In this final segment of our You Asked, We Answered blog series, we explore who should be used as a professional reference throughout your job search. Reference checks are a critical part of the hiring process and can make or break a prospective employer’s decision to extend an offer. Choosing who to use as a professional reference is a decision to take seriously and thoughtfully. Here is some great advice from our team!

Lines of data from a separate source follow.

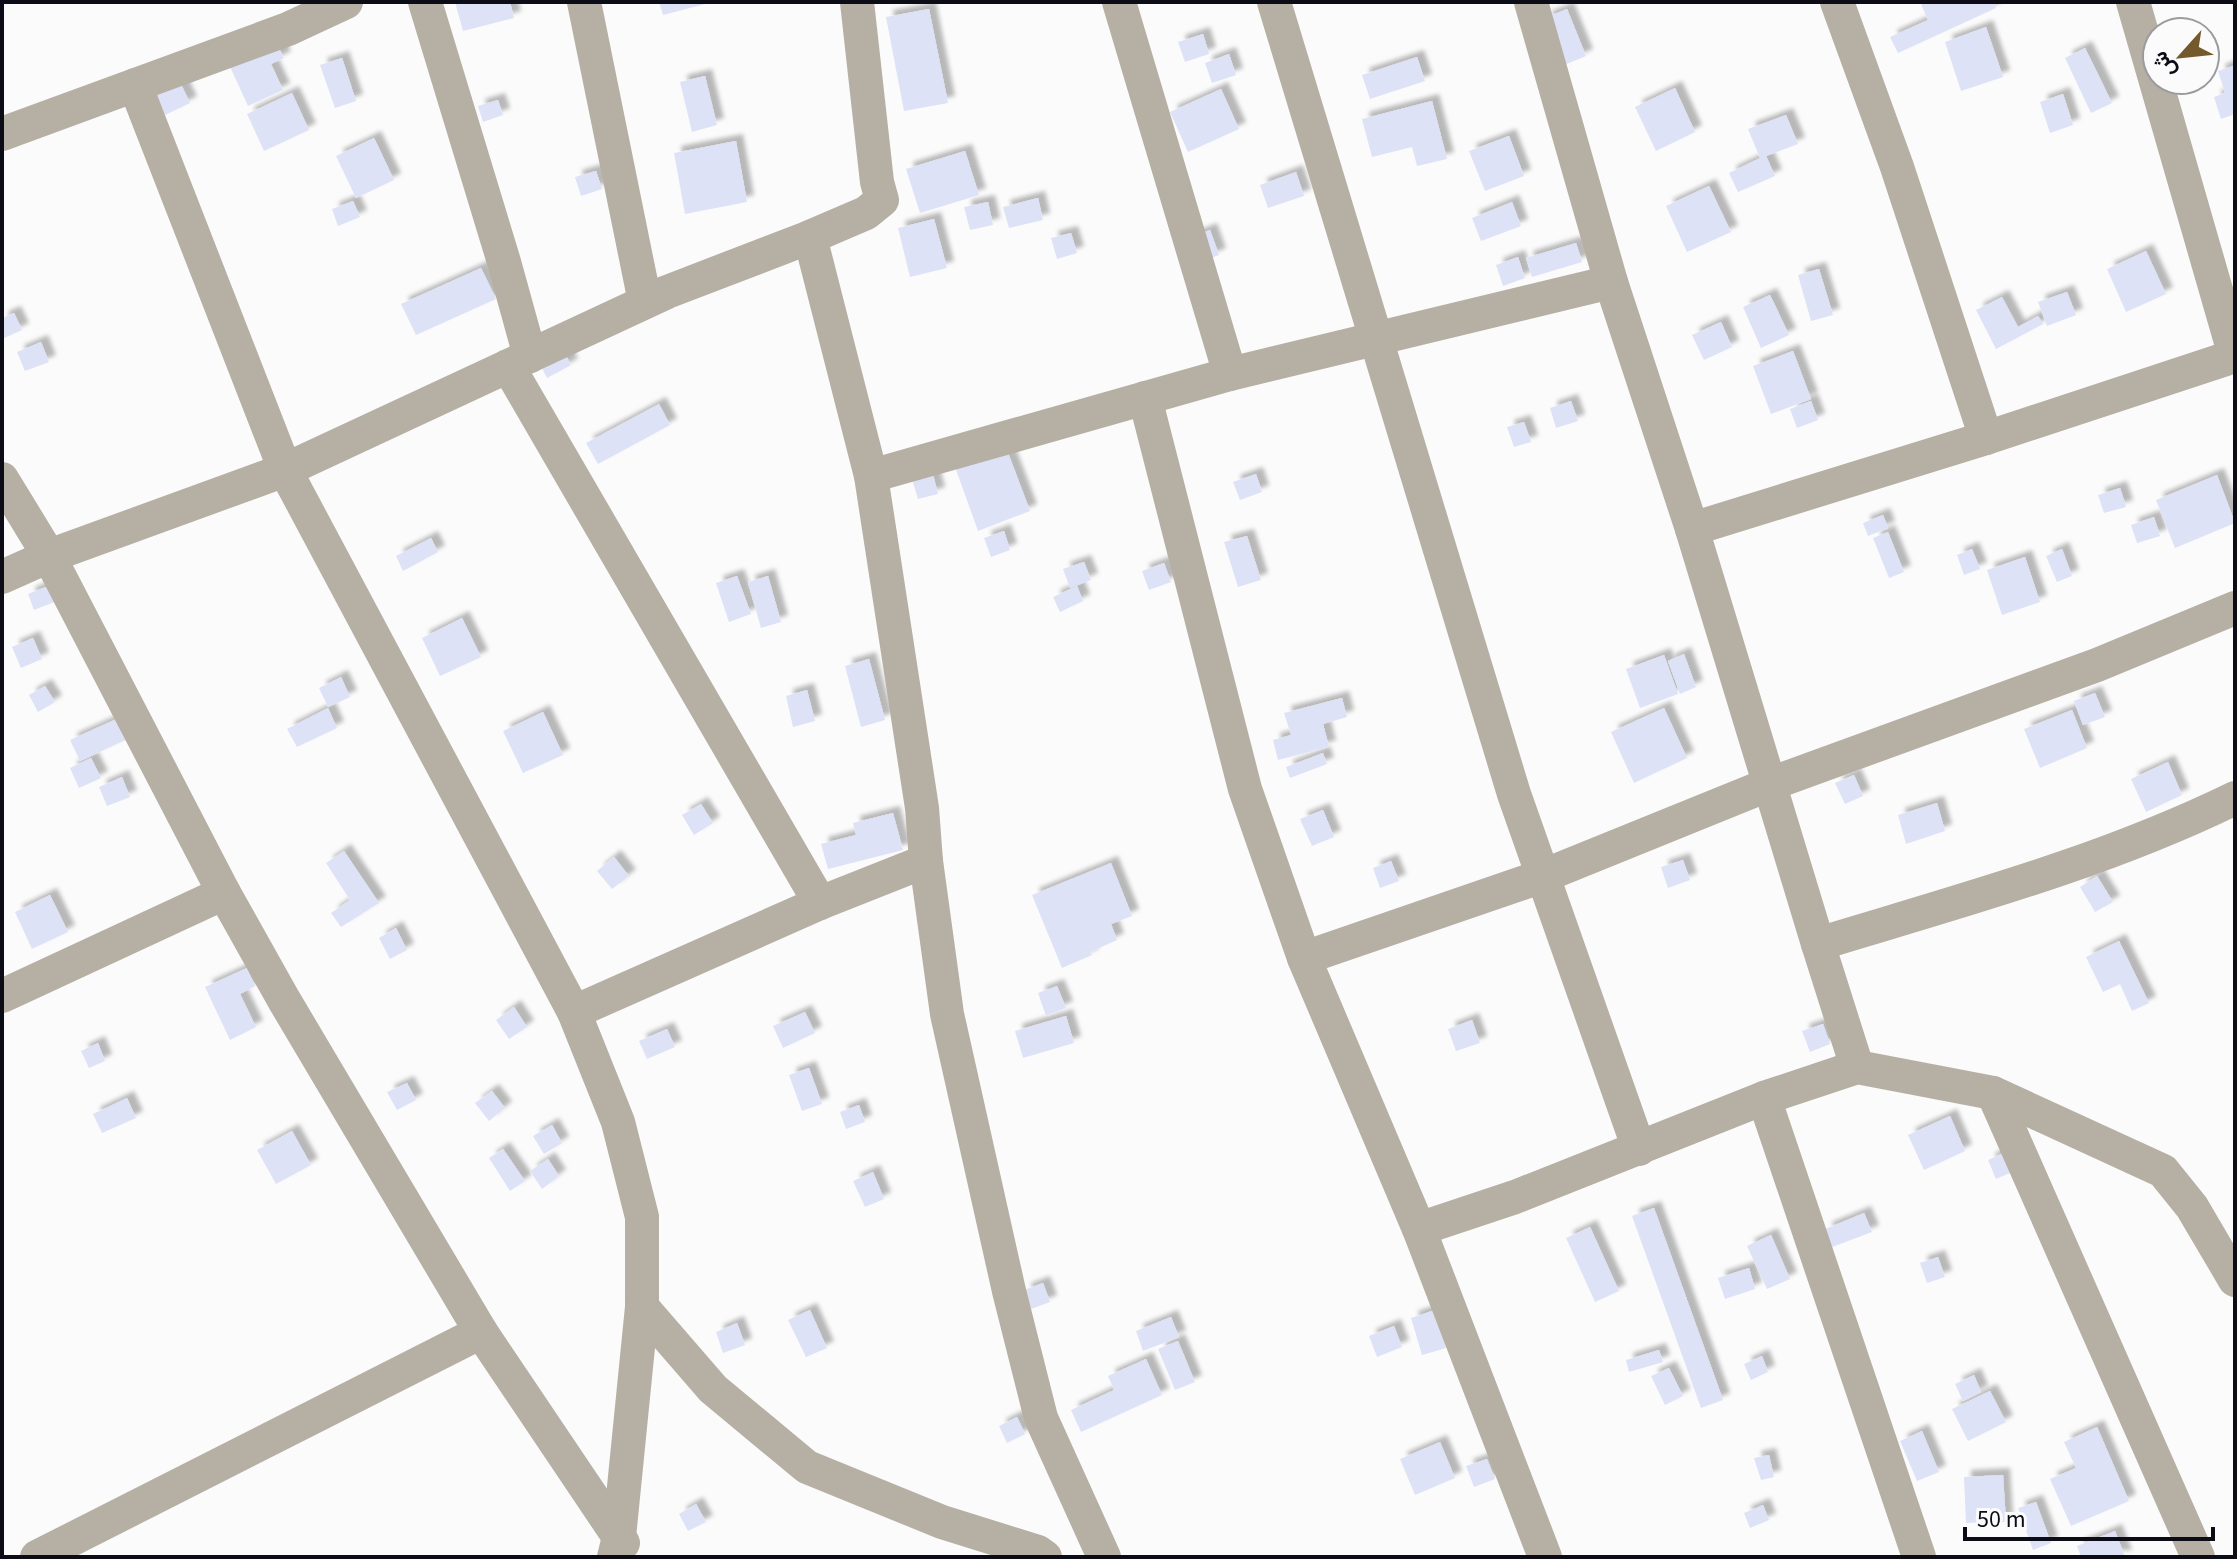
<svg xmlns="http://www.w3.org/2000/svg" width="2237" height="1559" font-family="'Source Sans 3',Vazirmatn,sans-serif">
<defs>
<filter id="shadow"><feDropShadow dx="7" dy="-7" stdDeviation="2" flood-color="#0004"/></filter>
</defs>
<rect width="100%" height="100%" fill="#fbfbfb"/>
<g fill="#dee2f7" filter="url(#shadow)">
<path d="M455,2h55l4,16 -51,13z"/>
<path d="M659,2h50v1l-46,12z"/>
<path d="M1920,2h73l3,6 -98,45 -8,-16 38,-17z"/>
<path d="M929,9l19,94 -44,8 -18,-94z"/>
<path d="M1567,9l19,47 -22,9 -19,-47z"/>
<path d="M1986,27l17,50 -42,14 -16,-49z"/>
<path d="M1203,34l6,20 -24,8 -7,-20z"/>
<path d="M273,37l11,21 -13,6 12,26 -35,16 -22,-48z"/>
<path d="M2085,48l27,55 -21,10 -26,-55z"/>
<path d="M1229,54l7,21 -24,8 -7,-20z"/>
<path d="M1417,57l8,24 -55,18 -8,-24z"/>
<path d="M342,58l14,43 -21,7 -15,-43z"/>
<path d="M2233,66l2,7v41l-14,5 -7,-22 11,-4 -7,-22z"/>
<path d="M175,72l15,31 -25,12 -15,-32z"/>
<path d="M705,76l12,49 -25,7 -12,-50z"/>
<path d="M1675,88l20,44 -39,19 -21,-44z"/>
<path d="M1221,89l18,40 -51,23 -18,-40z"/>
<path d="M292,93l17,37 -45,21 -17,-37z"/>
<path d="M2063,94l10,31 -23,8 -10,-31z"/>
<path d="M498,100l5,15 -20,7 -5,-16z"/>
<path d="M1432,101l15,58 -30,7 -5,-19 -40,10 -10,-38z"/>
<path d="M1786,115l12,29 -32,12 9,20 -37,16 -9,-19 31,-15 -12,-29z"/>
<path d="M1509,136l15,40 -39,15 -16,-40z"/>
<path d="M374,138l20,42 -38,18 -20,-42z"/>
<path d="M736,141l11,61 -62,12 -11,-61z"/>
<path d="M965,151l14,44 -59,18 -14,-44z"/>
<path d="M596,171l6,18 -21,7 -6,-19z"/>
<path d="M1296,172l8,24 -36,12 -8,-23z"/>
<path d="M1709,186l22,46 -44,20 -21,-46z"/>
<path d="M1038,198l5,22 -34,8 -6,-21z"/>
<path d="M353,201l7,16 -22,9 -6,-17z"/>
<path d="M988,202l5,23 -23,5 -6,-23z"/>
<path d="M1512,202l9,24 -40,15 -9,-23z"/>
<path d="M934,219l13,49 -37,9 -12,-49z"/>
<path d="M1210,230l9,25 -19,7 -10,-24z"/>
<path d="M1071,233l6,20 -20,6 -6,-21z"/>
<path d="M1576,243l6,19 -50,15 -6,-19z"/>
<path d="M2146,251l20,43 -40,18 -19,-43z"/>
<path d="M1518,257l7,21 -22,8 -7,-21z"/>
<path d="M481,268l15,31 -80,36 -15,-31z"/>
<path d="M1819,269l14,46 -22,6 -13,-46z"/>
<path d="M2067,292l9,23 -29,11 -9,-24z"/>
<path d="M1770,295l19,40 -28,13 -18,-41z"/>
<path d="M2002,297l16,30 20,-11 5,8 -47,25 -20,-39z"/>
<path d="M14,313l8,17 -20,9v-21z"/>
<path d="M1721,322l11,25 -28,13 -12,-25z"/>
<path d="M558,341l13,24 -24,13 -13,-25z"/>
<path d="M41,342l8,20 -24,9 -8,-19z"/>
<path d="M1793,351l18,48 -40,15 -18,-48z"/>
<path d="M1571,401l7,20 -22,7 -6,-20z"/>
<path d="M1811,401l7,19 -21,8 -7,-19z"/>
<path d="M659,404l11,21 -72,39 -12,-21z"/>
<path d="M1524,422l7,20 -17,5 -7,-20z"/>
<path d="M1005,445l25,66 -52,20 -24,-67z"/>
<path d="M930,463l8,31 -20,5 -9,-30z"/>
<path d="M1256,474l6,18 -22,8 -7,-18z"/>
<path d="M2217,475l18,48 -60,25 -19,-48z"/>
<path d="M2120,488l6,19 -22,6 -6,-18z"/>
<path d="M1883,515l5,13 -20,8 -5,-13z"/>
<path d="M2154,517l6,19 -23,7 -6,-18z"/>
<path d="M1004,531l6,19 -19,7 -7,-19z"/>
<path d="M1888,532l16,40 -15,6 -16,-40z"/>
<path d="M1247,536l14,44 -23,7 -14,-45z"/>
<path d="M431,538l7,14 -35,19 -7,-15z"/>
<path d="M1972,549l8,20 -16,6 -7,-20z"/>
<path d="M2062,549l10,27 -15,6 -11,-26z"/>
<path d="M2025,557l15,45 -38,13 -15,-45z"/>
<path d="M1084,562l7,18 -21,8 -7,-19z"/>
<path d="M1164,563l7,19 -22,8 -7,-19z"/>
<path d="M737,576l14,38 -22,8 -13,-39z"/>
<path d="M768,576l13,46 -20,6 -13,-46z"/>
<path d="M51,585l6,16 -23,9 -6,-16z"/>
<path d="M1077,586l6,15 -23,11 -7,-15z"/>
<path d="M462,618l19,39 -41,19 -18,-38z"/>
<path d="M33,638l9,21 -21,9 -9,-21z"/>
<path d="M1684,654l12,33 -16,7 -12,-33z"/>
<path d="M1664,655l14,39 -38,14 -14,-39z"/>
<path d="M869,659l16,61 -24,7 -16,-61z"/>
<path d="M341,677l9,20 -22,10 -9,-19z"/>
<path d="M45,686l10,16 -17,10 -9,-17z"/>
<path d="M807,690l8,31 -22,6 -7,-31z"/>
<path d="M2095,693l10,24 -22,8 -9,-24z"/>
<path d="M1342,698l5,19 -24,7 6,23 -51,13 -5,-20 18,-5 -7,-22z"/>
<path d="M328,708l9,20 -40,19 -10,-18z"/>
<path d="M1664,708l23,50 -53,25 -23,-51z"/>
<path d="M2072,710l15,38 -47,20 -16,-39z"/>
<path d="M543,712l20,43 -40,18 -20,-42z"/>
<path d="M121,717l9,21 -50,23 -10,-21z"/>
<path d="M1323,753l4,11 -37,14 -4,-11z"/>
<path d="M91,758l10,20 -22,10 -9,-20z"/>
<path d="M2168,762l14,33 -36,17 -15,-33z"/>
<path d="M1854,775l9,21 -18,8 -10,-21z"/>
<path d="M122,777l8,20 -23,9 -8,-19z"/>
<path d="M1937,803l8,28 -39,13 -8,-29z"/>
<path d="M701,804l12,19 -19,12 -12,-20z"/>
<path d="M1323,810l11,27 -22,9 -12,-27z"/>
<path d="M893,813l10,37 -75,19 -7,-25 35,-9 -3,-12z"/>
<path d="M344,851l35,52 -38,24 -10,-14 19,-13 -24,-37z"/>
<path d="M614,857l15,19 -17,13 -15,-18z"/>
<path d="M1683,860l7,20 -22,8 -7,-21z"/>
<path d="M1391,861l8,20 -19,7 -7,-20z"/>
<path d="M1111,863l21,53 -21,8 6,16 -27,12 2,3 -30,13 -30,-73z"/>
<path d="M2097,876l16,26 -18,10 -15,-25z"/>
<path d="M50,895l18,37 -36,17 -17,-37z"/>
<path d="M396,928l11,22 -17,9 -11,-21z"/>
<path d="M2119,941l30,62 -17,8 -12,-27 -17,8 -17,-35z"/>
<path d="M247,968l8,18 -15,8 16,33 -26,13 -25,-53z"/>
<path d="M1057,986l9,22 -20,8 -8,-23z"/>
<path d="M514,1007l13,20 -18,12 -13,-19z"/>
<path d="M805,1012l10,21 -32,15 -10,-22z"/>
<path d="M1066,1016l8,27 -51,15 -8,-27z"/>
<path d="M1472,1020l8,23 -24,8 -8,-22z"/>
<path d="M1823,1024l7,20 -20,8 -8,-21z"/>
<path d="M667,1029l8,18 -28,12 -8,-18z"/>
<path d="M98,1043l7,18 -16,7 -8,-17z"/>
<path d="M809,1068l13,36 -20,7 -13,-36z"/>
<path d="M407,1083l9,17 -19,10 -10,-18z"/>
<path d="M492,1091l13,17 -16,13 -14,-18z"/>
<path d="M127,1098l9,20 -34,15 -9,-19z"/>
<path d="M859,1105l6,17 -19,7 -6,-17z"/>
<path d="M1950,1116l15,35 -41,19 -16,-35z"/>
<path d="M552,1125l10,18 -18,11 -11,-18z"/>
<path d="M292,1131l19,34 -35,19 -19,-34z"/>
<path d="M503,1149l22,32 -15,10 -21,-33z"/>
<path d="M2008,1151l9,19 -21,9 -8,-19z"/>
<path d="M548,1159l11,17 -17,13 -12,-18z"/>
<path d="M873,1172l11,27 -19,8 -12,-26z"/>
<path d="M1654,1208l69,192 -22,8 -69,-192z"/>
<path d="M1864,1213l8,19 -40,15 -7,-18z"/>
<path d="M1590,1227l29,64 -24,11 -29,-64z"/>
<path d="M1771,1235l19,44 -23,10 -20,-43z"/>
<path d="M1938,1257l7,20 -18,6 -7,-20z"/>
<path d="M1749,1268l6,21 -30,10 -7,-21z"/>
<path d="M1043,1283l7,19 -19,7 -7,-19z"/>
<path d="M810,1310l17,38 -21,9 -18,-37z"/>
<path d="M1435,1310l11,38 -24,7 -11,-37z"/>
<path d="M1171,1317l8,20 -36,14 -7,-20z"/>
<path d="M737,1323l8,22 -22,8 -7,-21z"/>
<path d="M1394,1326l8,21 -25,10 -8,-21z"/>
<path d="M1178,1341l17,41 -20,8 -17,-41z"/>
<path d="M1659,1350l4,12 -34,10 -3,-12z"/>
<path d="M1762,1356l6,16 -17,8 -7,-16z"/>
<path d="M1146,1359l16,36 -81,37 -10,-22 43,-20 -6,-14z"/>
<path d="M1669,1368l14,28 -18,9 -14,-29z"/>
<path d="M1974,1375l7,17 -18,9 -8,-17z"/>
<path d="M1990,1391l16,31 -38,19 -16,-32z"/>
<path d="M1017,1417l8,17 -18,9 -8,-17z"/>
<path d="M2097,1427l32,74 -58,25 -21,-47 26,-11 -12,-26z"/>
<path d="M1922,1431l17,41 -22,9 -17,-40z"/>
<path d="M1440,1442l15,36 -40,17 -15,-36z"/>
<path d="M1769,1455l5,22 -13,3 -7,-22z"/>
<path d="M1487,1459l8,20 -21,8 -8,-21z"/>
<path d="M2003,1475l3,47 -40,1 -2,-46z"/>
<path d="M2036,1502l15,41 -18,7 -15,-42z"/>
<path d="M696,1504l10,18 -18,9 -9,-17z"/>
<path d="M1763,1505l6,15 -19,8 -6,-15z"/>
<path d="M2115,1531l10,26h-44l-4,-11z"/>
</g>
<g fill="none" stroke-linecap="round" stroke-linejoin="round">
<g stroke="#b6afa4" stroke-width="34">
<path d="M425,2l79,260 26,94"/>
<path d="M584,2l61,300"/>
<path d="M857,2l20,180 5,18 -16,13 -56,24 61,239 51,332 4,53 21,153 62,277 32,127 63,139"/>
<path d="M1119,2l111,372"/>
<path d="M1274,2l240,792 125,355"/>
<path d="M1531,2l80,280 81,247 126,415 39,123"/>
<path d="M1837,2l60,165 89,271"/>
<path d="M2133,2l102,354"/>
<path d="M135,85l150,385 289,542 44,110 24,95v90l-23,230 -5,20"/>
<path d="M2,134l286,-105 58,-27"/>
<path d="M508,366l312,537"/>
<path d="M1145,398l100,391 59,169 115,271 126,328"/>
<path d="M871,476l359,-102 381,-92"/>
<path d="M2,479l47,77 175,337 60,107 197,332 142,211"/>
<path d="M1692,529l294,-91 249,-82"/>
<path d="M2,577l47,-21 236,-86 382,-178 143,-55"/>
<path d="M1818,944c141,-43 284,-81 417,-146"/>
<path d="M1304,958l239,-82 227,-92 327,-119 138,-57"/>
<path d="M2,996l222,-103"/>
<path d="M574,1012l246,-109 106,-42"/>
<path d="M1993,1093l205,464"/>
<path d="M1764,1098l155,459"/>
<path d="M1419,1229l96,-32 249,-99 93,-31 136,26 170,78 29,36 43,73"/>
<path d="M642,1307l71,82 94,78 135,55 96,30 7,5"/>
<path d="M37,1557l444,-225"/>
</g>
</g>
<rect width="2237" height="1559" fill="none" stroke="#0b0c16" stroke-width="8"/>
<g transform="translate(2181 56) rotate(243)"><circle r="38" fill="#fbfbfb" stroke="#9b9b9f" stroke-width="2"/>
<path d="M0-6L14 30L0 20L-14 30Z" fill="#73592b"/>
<text y="-12" font-size="22" font-weight="bold" text-anchor="middle" fill="#0b0c16">ش</text>
</g>
<path d="M1965 1527v12h248v-12" fill="none" stroke="#0b0c16" stroke-width="4"/>
<text x="1977" y="1527" font-size="24" fill="#0b0c16" stroke="#fbfbfb" stroke-width="6" paint-order="stroke">50 m</text>
</svg>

Mackenzie Schiavone, Consultant: “Who you use for a reference can vary depending on your employment status. If you’re currently employed and seeking a new job, it’s not best to use your present company as a reference if there are confidentiality concerns. Instead, consider using previous supervisors who can speak to your skills and work ethic. If you do want to use someone who can speak to your experience and skills in your current role, try contacting someone who has left the company but supervised you in some capacity. If unemployed, your last 2-3 supervisors would be ideal and credible references. As a result, someone senior to you is always a good choice for a reference.”

 

Connor Avery, Consultant: “It is best to have your professional reference be from as recent of a position as possible. For confidentiality reasons, it is always understandable that someone at your current company may not be able to be the reference. If that is the case, try to have your professional reference be from the organization you worked for directly before where you are currently working. Additionally, try to have your professional reference be someone you reported to (whether that be a direct supervisor, manager, director, etc.) instead of being a coworker in the same role you were in. A professional reference that was also a superior can shed better light on the skills and attributes you bring to the table!”

 

Rob Harvie, Director of Staffing: “If you are a recent high school or college graduate, you may struggle to find a professional reference. As a first-time job seeker, your reference will mostly consist of people who can attest to your attitude, work ethic, and character.  These traits are extremely important as they relate to open positions that organizations seek to train. So, who could you use? In these cases, having a Teacher or Professor provide a reference is a great idea as they can highlight certain soft skills that will translate well into a new job. Also, if you lack paid work experience and regularly volunteer to certain organizations, many potential employers will find added value in that. Asking someone you work closely with in a volunteer capacity could go a long way. A third option is a local organizational leader or coach. Potential employers have great respect for the time-management and leadership skills that are learned in these types of extracurricular activities.”

 

Who you choose as a reference will significantly influence your candidacy with a prospective employer. Once you’ve chosen a short list of reference contacts, follow these best practices to keep the process running smoothly:

  • Contact your references at the beginning of your job search to ensure they are willing to speak on your behalf and have time to prepare for a phone call from a prospective employer. Once you hear from the hiring manager that they will check your references, let your contacts know to expect a call.
  • Make sure you have up-to-date and accurate information to give to the hiring manager:
    • Phone number and email address
    • Correct spelling of reference’s name, current title, and employer
    • Where you worked with this person, their title at that time, and the nature of the professional relationship
  • Share details about the job you’re interviewing for, the company, and who will be calling if you know. You can even send your references the job description so they can tailor their comments to the job you’re in consideration for.

 

 

Thank you for following along on our You Asked, We Answered blog series! The job search process is constantly changing, and we understand the frustrations that often come with it. We hope that answering your pressing questions will make the process easier for you.